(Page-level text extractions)
BEGIN

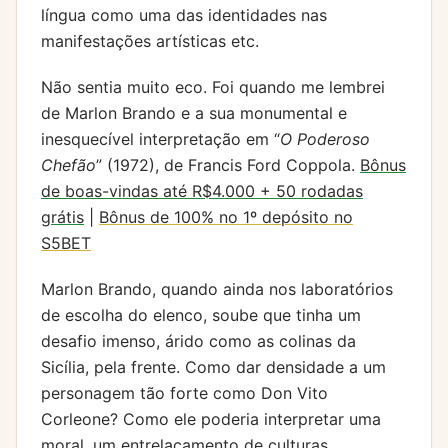
língua como uma das identidades nas
manifestações artísticas etc.
Não sentia muito eco. Foi quando me lembrei
de Marlon Brando e a sua monumental e
inesquecível interpretação em “
O Poderoso
Chefão
” (1972), de Francis Ford Coppola.
Bônus
de boas-vindas até R$4.000 + 50 rodadas
grátis
|
Bônus de 100% no 1º depósito no
S5BET
Marlon Brando, quando ainda nos laboratórios
de escolha do elenco, soube que tinha um
desafio imenso, árido como as colinas da
Sicília, pela frente. Como dar densidade a um
personagem tão forte como Don Vito
Corleone? Como ele poderia interpretar uma
moral, um entrelaçamento de culturas,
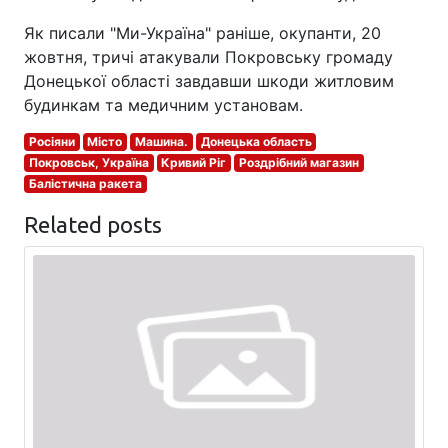
Як писали "Ми-Україна" раніше, окупанти, 20
жовтня, тричі атакували Покровську громаду
Донецької області завдавши шкоди житловим
будинкам та медичним установам.
Росіяни
Місто
Машина.
Донецька область
Покровськ, Україна
Кривий Ріг
Роздрібний магазин
Балістична ракета
Related posts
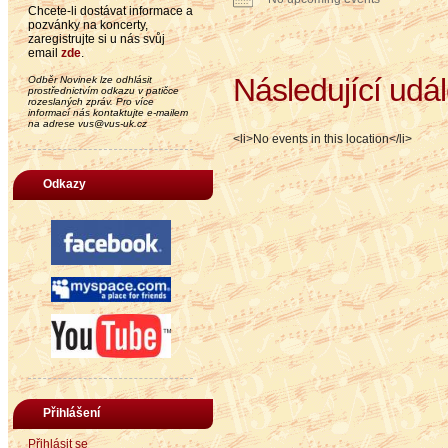
Chcete-li dostávat informace a
pozvánky na koncerty,
zaregistrujte si u nás svůj
email
zde
.
Následující udál
Odběr Novinek lze odhlásit
prostřednictvím odkazu v patičce
rozeslaných zpráv. Pro více
informací nás kontaktujte e-mailem
na adrese vus@vus-uk.cz
<li>No events in this location</li>
Odkazy
Přihlášení
Přihlásit se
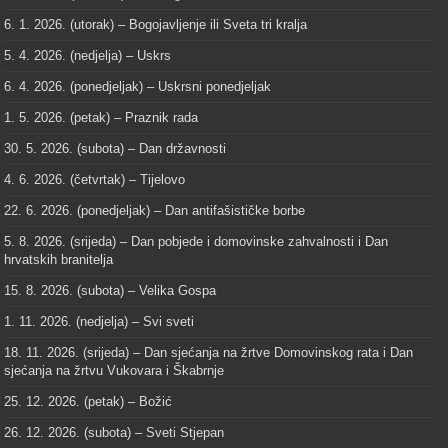
6. 1. 2026. (utorak) – Bogojavljenje ili Sveta tri kralja
5. 4. 2026. (nedjelja) – Uskrs
6. 4. 2026. (ponedjeljak) – Uskrsni ponedjeljak
1. 5. 2026. (petak) – Praznik rada
30. 5. 2026. (subota) – Dan državnosti
4. 6. 2026. (četvrtak) – Tijelovo
22. 6. 2026. (ponedjeljak) – Dan antifašističke borbe
5. 8. 2026. (srijeda) – Dan pobjede i domovinske zahvalnosti i Dan
hrvatskih branitelja
15. 8. 2026. (subota) – Velika Gospa
1. 11. 2026. (nedjelja) – Svi sveti
18. 11. 2026. (srijeda) – Dan sjećanja na žrtve Domovinskog rata i Dan
sjećanja na žrtvu Vukovara i Škabrnje
25. 12. 2026. (petak) – Božić
26. 12. 2026. (subota) – Sveti Stjepan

END

State the number of lines in the data that carry "petak", and add nothing to it.

2